My roommate is just as prone as I am to getting into scrapes. What happened today, though, quite tops it all.
At McDonald's for breakfast, my roommate ordered hash browns and an Egg McMuffin. Let me explain first that she doesn't eat meat, though eggs are okay with her. She asked the lady at the counter if the egg muffin contained meat- twice, thrice, just to make sure, and was told confidently that it didn't. When the muffin was passed to my roommate, she took a look at the layer of pink in it, assumed it was tomato, but asked the lady about it anyway- and was told that it was indeed tomato.
One bite taken, my roommate couldn't quite feel the flavour of tomato. She immediately rang her brother up and asked him to look up the ingredients of the egg muffin, and to her deep chagrin and his great amusement, he announced with a flourish that the pink layer was just bacon. Goosebumps erupted on my roommate's skin as her brother, with all the graciousness of big brothers, gave her a vivid, graphic description of what bacon really means, which part of what animal it comes from, and everything else that she didn't want to hear.

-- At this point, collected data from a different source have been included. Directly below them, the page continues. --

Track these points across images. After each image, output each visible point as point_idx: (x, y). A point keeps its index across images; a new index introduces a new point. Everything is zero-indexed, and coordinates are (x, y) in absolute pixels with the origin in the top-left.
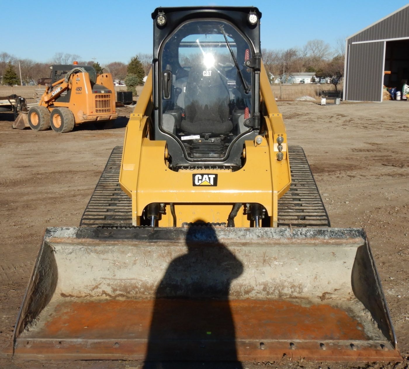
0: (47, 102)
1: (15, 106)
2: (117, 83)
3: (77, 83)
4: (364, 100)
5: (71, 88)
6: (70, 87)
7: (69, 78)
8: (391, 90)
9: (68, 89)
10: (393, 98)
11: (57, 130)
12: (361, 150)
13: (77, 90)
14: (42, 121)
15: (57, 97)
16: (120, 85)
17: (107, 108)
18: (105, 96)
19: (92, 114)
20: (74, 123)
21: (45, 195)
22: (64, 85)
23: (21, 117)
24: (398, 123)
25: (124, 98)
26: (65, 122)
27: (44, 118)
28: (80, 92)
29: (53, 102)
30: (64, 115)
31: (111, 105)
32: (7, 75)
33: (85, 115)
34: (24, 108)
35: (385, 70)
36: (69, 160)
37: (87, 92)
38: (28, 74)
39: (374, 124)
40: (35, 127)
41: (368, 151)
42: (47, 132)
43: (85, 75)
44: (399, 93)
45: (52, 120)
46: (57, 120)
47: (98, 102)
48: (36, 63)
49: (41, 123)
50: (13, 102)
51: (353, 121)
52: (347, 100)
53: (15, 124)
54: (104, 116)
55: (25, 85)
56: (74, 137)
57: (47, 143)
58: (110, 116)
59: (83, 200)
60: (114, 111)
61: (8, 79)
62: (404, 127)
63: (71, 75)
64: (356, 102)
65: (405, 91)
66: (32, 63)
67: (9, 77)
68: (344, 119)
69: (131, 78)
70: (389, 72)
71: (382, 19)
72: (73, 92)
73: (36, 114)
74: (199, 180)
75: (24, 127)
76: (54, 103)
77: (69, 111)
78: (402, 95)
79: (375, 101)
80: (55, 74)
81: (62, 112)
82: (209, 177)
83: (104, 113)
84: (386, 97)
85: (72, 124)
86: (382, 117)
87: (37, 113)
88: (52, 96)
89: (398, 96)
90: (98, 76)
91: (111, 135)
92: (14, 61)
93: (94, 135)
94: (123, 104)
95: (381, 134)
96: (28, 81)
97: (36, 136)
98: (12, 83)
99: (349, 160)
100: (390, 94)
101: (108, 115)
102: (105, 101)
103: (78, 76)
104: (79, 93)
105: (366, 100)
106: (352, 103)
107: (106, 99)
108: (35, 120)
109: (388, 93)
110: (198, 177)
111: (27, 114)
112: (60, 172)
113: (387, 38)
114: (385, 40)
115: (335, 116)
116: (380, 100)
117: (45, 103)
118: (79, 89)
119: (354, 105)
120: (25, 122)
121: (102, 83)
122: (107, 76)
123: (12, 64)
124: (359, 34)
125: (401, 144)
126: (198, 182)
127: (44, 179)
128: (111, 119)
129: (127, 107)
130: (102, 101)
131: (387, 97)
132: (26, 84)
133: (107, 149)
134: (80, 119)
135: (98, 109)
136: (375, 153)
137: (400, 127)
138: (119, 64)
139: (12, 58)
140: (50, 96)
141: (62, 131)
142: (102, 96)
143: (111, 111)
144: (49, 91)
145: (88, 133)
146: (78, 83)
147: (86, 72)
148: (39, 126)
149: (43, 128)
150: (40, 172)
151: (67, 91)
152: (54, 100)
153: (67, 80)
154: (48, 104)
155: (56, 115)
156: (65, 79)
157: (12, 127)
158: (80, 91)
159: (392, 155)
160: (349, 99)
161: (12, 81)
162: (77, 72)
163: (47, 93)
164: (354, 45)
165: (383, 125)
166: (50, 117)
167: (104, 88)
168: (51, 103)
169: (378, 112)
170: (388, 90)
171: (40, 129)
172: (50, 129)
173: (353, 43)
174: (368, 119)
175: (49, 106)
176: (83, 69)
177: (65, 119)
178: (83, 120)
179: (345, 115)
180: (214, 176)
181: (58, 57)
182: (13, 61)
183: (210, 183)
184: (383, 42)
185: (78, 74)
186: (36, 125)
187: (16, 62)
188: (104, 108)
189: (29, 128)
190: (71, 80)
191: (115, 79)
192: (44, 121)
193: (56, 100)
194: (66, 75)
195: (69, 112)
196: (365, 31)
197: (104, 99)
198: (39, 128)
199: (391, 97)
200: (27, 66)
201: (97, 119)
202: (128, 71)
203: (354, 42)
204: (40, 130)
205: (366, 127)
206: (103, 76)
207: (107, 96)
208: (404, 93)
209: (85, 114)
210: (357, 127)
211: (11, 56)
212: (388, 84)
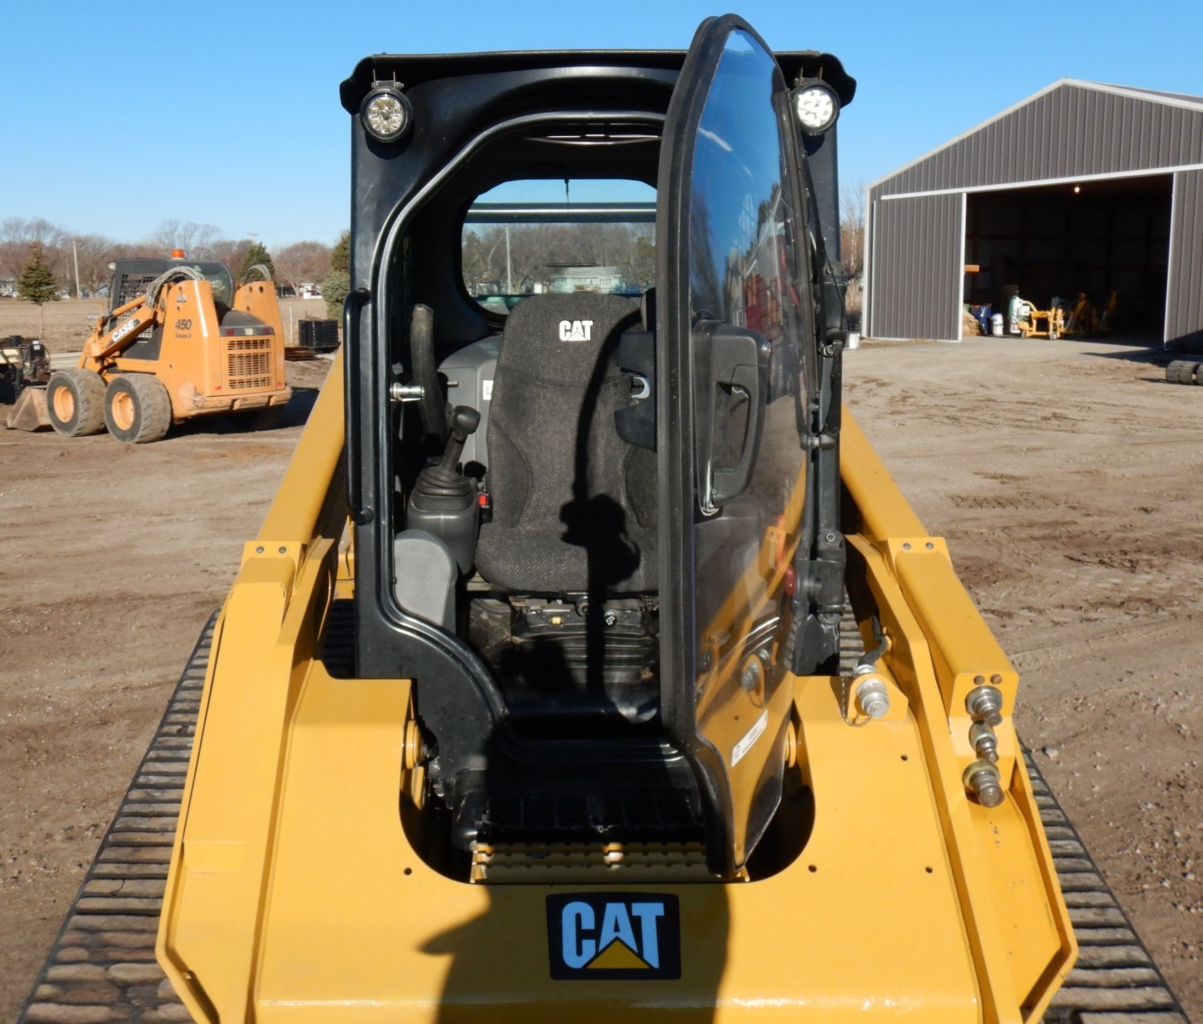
0: (101, 358)
1: (18, 367)
2: (308, 291)
3: (178, 308)
4: (915, 337)
5: (164, 322)
6: (160, 319)
7: (159, 293)
8: (980, 312)
9: (154, 323)
10: (986, 330)
11: (123, 435)
12: (978, 503)
13: (178, 326)
14: (82, 411)
15: (128, 345)
16: (314, 297)
17: (260, 376)
18: (255, 343)
19: (219, 392)
20: (169, 417)
21: (6, 717)
22: (145, 315)
23: (27, 399)
24: (1033, 404)
25: (317, 336)
26: (144, 414)
27: (89, 403)
28: (185, 332)
29: (115, 357)
30: (140, 395)
31: (272, 367)
32: (28, 277)
33: (200, 394)
34: (41, 370)
35: (967, 262)
36: (131, 547)
37: (205, 334)
38: (96, 271)
39: (973, 410)
40: (65, 427)
41: (1000, 502)
42: (95, 442)
43: (200, 288)
44: (998, 319)
45: (111, 408)
46: (122, 408)
47: (236, 360)
48: (116, 244)
49: (82, 416)
50: (13, 356)
51: (912, 400)
52: (872, 337)
53: (13, 418)
54: (251, 396)
55: (88, 296)
56: (166, 459)
57: (85, 480)
58: (270, 397)
59: (128, 746)
60: (280, 384)
61: (31, 286)
62: (1056, 416)
63: (162, 286)
64: (898, 342)
65: (1015, 313)
66: (106, 245)
67: (32, 281)
68: (886, 393)
69: (337, 282)
70: (975, 268)
71: (955, 139)
72: (169, 332)
73: (67, 390)
74: (582, 935)
75: (37, 427)
76: (118, 361)
77: (157, 384)
78: (1007, 324)
79: (943, 338)
80: (123, 282)
81: (136, 387)
82: (635, 913)
83: (253, 389)
84: (967, 327)
85: (165, 421)
86: (981, 386)
87: (71, 389)
88: (112, 342)
89: (997, 325)
90: (239, 288)
91: (268, 452)
92: (62, 240)
93: (223, 451)
94: (313, 352)
95: (1006, 443)
96: (95, 286)
97: (62, 455)
98: (40, 297)
99: (959, 538)
100: (976, 321)
101: (263, 394)
102: (256, 356)
103: (180, 289)
104: (184, 336)
105: (922, 337)
106: (887, 345)
107: (259, 351)
108: (64, 408)
109: (972, 318)
110: (578, 918)
111: (45, 389)
112: (89, 602)
113: (968, 185)
114: (965, 191)
115: (858, 382)
116: (956, 337)
117: (94, 360)
118: (184, 324)
119: (894, 351)
120: (38, 410)
121: (248, 309)
122: (261, 289)
123: (58, 246)
124: (900, 176)
125: (1078, 477)
126: (579, 952)
127: (27, 634)
128: (272, 403)
129: (323, 359)
130: (248, 356)
131: (970, 327)
132: (91, 295)
133: (250, 504)
134: (185, 407)
135: (237, 378)
136: (1023, 513)
137: (1045, 419)
138: (313, 247)
139: (59, 233)
140: (107, 343)
141: (136, 439)
142: (248, 343)
143: (273, 382)
144: (107, 327)
145: (206, 445)
146: (181, 307)
147: (204, 278)
148: (76, 425)
149: (88, 430)
150: (26, 602)
151: (154, 328)
152: (117, 353)
153: (151, 300)
154: (103, 363)
155: (120, 396)
156: (147, 297)
157: (5, 424)
158: (185, 330)
159: (1077, 520)
160: (876, 335)
161: (41, 291)
162: (179, 278)
163: (101, 334)
164: (886, 201)
165: (997, 413)
166: (103, 399)
167: (252, 321)
168: (110, 361)
169: (965, 372)
170: (970, 311)
171: (79, 431)
172: (103, 431)
173: (884, 198)
174: (948, 392)
175: (104, 368)
176: (195, 272)
177: (143, 405)
178: (193, 409)
179: (885, 381)
180: (658, 909)
181: (168, 229)
182: (60, 238)
183: (640, 954)
184: (960, 195)
185: (182, 284)
186: (68, 420)
187: (66, 241)
188: (253, 377)
189: (47, 429)
190: (163, 301)
191: (302, 281)
192: (87, 410)
193: (124, 354)
194: (149, 287)
195: (156, 386)
196: (913, 168)
197: (252, 351)
198: (76, 428)
199: (980, 327)
200: (94, 250)
201: (232, 406)
202: (333, 263)
203: (886, 193)
204: (78, 435)
205: (956, 419)
206: (251, 289)
207: (262, 342)
208: (1014, 319)
209: (199, 391)
210: (929, 417)
211: (56, 226)
212: (974, 298)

She has been lamenting ever since she came in, and has summoned up more expressions on her face than Katrina Kaif ever will in her entire career (even if she goes to acting school, trust me). What we're doing now is regaling the poor girl with definitions of various kinds of meat, laying emphasis on the fact that they don't all come from the posteriors of hogs; it is pretty hilarious to me as an onlooker, though I can imagine the state of indignation I would have worked myself into had I been in her shoes.

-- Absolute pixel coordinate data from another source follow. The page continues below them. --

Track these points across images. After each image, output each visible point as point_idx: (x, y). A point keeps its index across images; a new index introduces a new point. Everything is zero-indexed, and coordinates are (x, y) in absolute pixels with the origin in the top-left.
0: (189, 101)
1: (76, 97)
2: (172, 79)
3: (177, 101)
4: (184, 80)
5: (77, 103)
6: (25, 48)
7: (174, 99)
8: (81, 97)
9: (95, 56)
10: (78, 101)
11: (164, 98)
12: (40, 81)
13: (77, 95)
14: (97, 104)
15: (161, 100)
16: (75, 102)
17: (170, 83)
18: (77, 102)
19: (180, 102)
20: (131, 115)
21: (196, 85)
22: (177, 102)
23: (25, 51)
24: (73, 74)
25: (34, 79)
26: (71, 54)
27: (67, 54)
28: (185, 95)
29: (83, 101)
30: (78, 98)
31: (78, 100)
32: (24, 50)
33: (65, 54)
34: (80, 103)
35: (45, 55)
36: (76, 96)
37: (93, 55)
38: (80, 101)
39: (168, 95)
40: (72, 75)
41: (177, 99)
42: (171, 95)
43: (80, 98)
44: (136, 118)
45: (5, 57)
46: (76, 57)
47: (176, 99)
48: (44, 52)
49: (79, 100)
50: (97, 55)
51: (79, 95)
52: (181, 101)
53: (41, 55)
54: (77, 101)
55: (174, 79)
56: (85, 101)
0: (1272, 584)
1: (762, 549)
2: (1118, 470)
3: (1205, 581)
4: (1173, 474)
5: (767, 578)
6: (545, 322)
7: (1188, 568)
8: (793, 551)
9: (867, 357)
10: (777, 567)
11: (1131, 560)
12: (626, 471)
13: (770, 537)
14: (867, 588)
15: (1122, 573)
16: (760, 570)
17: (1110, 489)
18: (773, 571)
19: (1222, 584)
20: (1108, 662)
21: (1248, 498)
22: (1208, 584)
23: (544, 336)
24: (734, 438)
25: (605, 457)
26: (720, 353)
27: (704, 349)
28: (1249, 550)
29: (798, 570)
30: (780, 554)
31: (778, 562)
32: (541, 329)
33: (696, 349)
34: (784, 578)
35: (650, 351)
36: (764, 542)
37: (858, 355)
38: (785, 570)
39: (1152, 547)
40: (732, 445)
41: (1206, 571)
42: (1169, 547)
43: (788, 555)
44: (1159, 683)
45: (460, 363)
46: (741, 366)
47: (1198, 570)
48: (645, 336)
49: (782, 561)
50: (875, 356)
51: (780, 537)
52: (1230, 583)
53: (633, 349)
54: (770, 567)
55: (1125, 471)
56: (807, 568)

It isn't the first time such a thing has happened, is it? Such incidents are heard of often, and what is it, after all, that causes them? Ignorance, carelessness? The lady at the counter should have got her facts right before confirming things, she should have crosschecked with someone if she wasn't quite sure. How can you ever eat out if you can't even be sure of what you're being given, despite reassurances to the contrary from sales staff? Are they so desperate to sell their stuff that they don't believe in honesty any longer? Mistakes happen, but this doesn't quite seem acceptable. It isn't a religious or spiritual thing here, but having your beliefs encroached upon and violated so doesn't feel too good.

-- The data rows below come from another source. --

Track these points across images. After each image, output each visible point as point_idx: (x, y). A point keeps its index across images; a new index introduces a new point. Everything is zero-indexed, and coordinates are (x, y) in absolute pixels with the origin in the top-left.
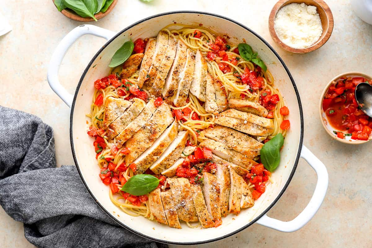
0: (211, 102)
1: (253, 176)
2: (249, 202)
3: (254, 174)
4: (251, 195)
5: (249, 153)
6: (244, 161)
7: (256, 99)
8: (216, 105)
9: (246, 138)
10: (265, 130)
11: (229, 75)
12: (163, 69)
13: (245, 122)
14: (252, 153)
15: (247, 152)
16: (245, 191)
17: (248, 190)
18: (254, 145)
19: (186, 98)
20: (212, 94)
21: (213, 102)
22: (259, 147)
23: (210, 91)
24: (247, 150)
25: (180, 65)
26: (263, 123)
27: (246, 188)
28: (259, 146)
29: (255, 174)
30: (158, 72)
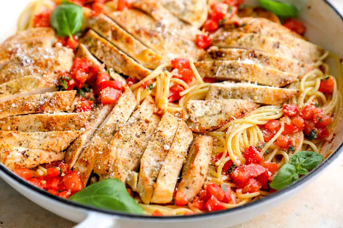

Experimentation doesn't quite work well when you're abroad. Seemingly innocent food often contains ingredients you wouldn't even dream of. We've often ripped open bags of cheese rings or potato chips before remembering to read the ingredients; what a shock it comes as later, when you realise that the snack contains traces of crustacea, seafood, prawns, whatnots.
I might have been careless often enough with regard to reading the ingredients or finding out from staff at a restaurant, but this episode is a wake-up call. I just hope something of this sort doesn't happen to me. It wouldn't be so hilarious if it did.